Problem description | Reproduce without alteration the lines starting with the one containing "Crevettes chorizo....un régal" and ending with the one containing "RESERVIEREN", both included.

Listed records |

● ● ●

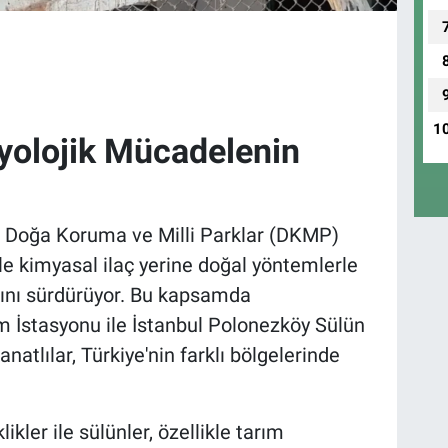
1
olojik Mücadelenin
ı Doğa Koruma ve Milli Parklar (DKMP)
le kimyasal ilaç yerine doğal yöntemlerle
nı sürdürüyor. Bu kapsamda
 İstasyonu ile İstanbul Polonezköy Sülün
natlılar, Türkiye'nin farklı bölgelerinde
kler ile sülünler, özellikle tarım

● ● ●

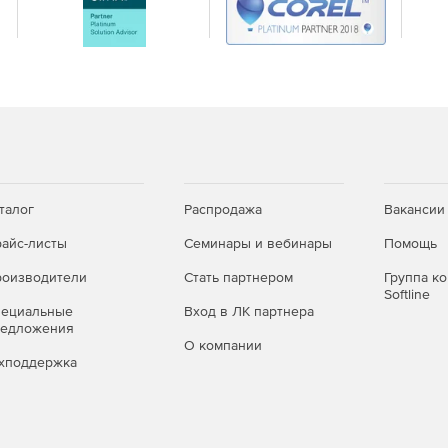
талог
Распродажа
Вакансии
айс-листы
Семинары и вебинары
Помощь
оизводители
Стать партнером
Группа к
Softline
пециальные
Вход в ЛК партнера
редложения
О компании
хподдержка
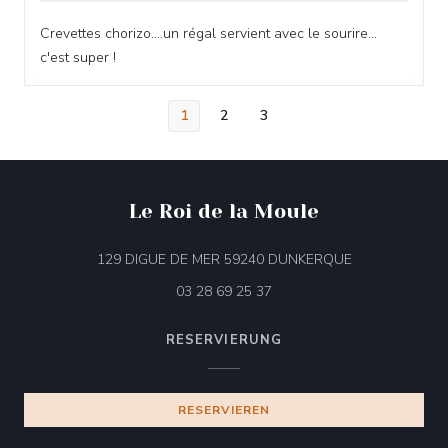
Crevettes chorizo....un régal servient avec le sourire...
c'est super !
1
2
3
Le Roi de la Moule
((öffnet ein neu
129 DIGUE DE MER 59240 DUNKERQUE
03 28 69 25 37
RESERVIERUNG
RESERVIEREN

● ● ●

Answer for the task |
Crevettes chorizo....un régal servient avec le sourire...
c'est super !
1
2
3
Le Roi de la Moule
((öffnet ein neu
129 DIGUE DE MER 59240 DUNKERQUE
03 28 69 25 37
RESERVIERUNG
RESERVIEREN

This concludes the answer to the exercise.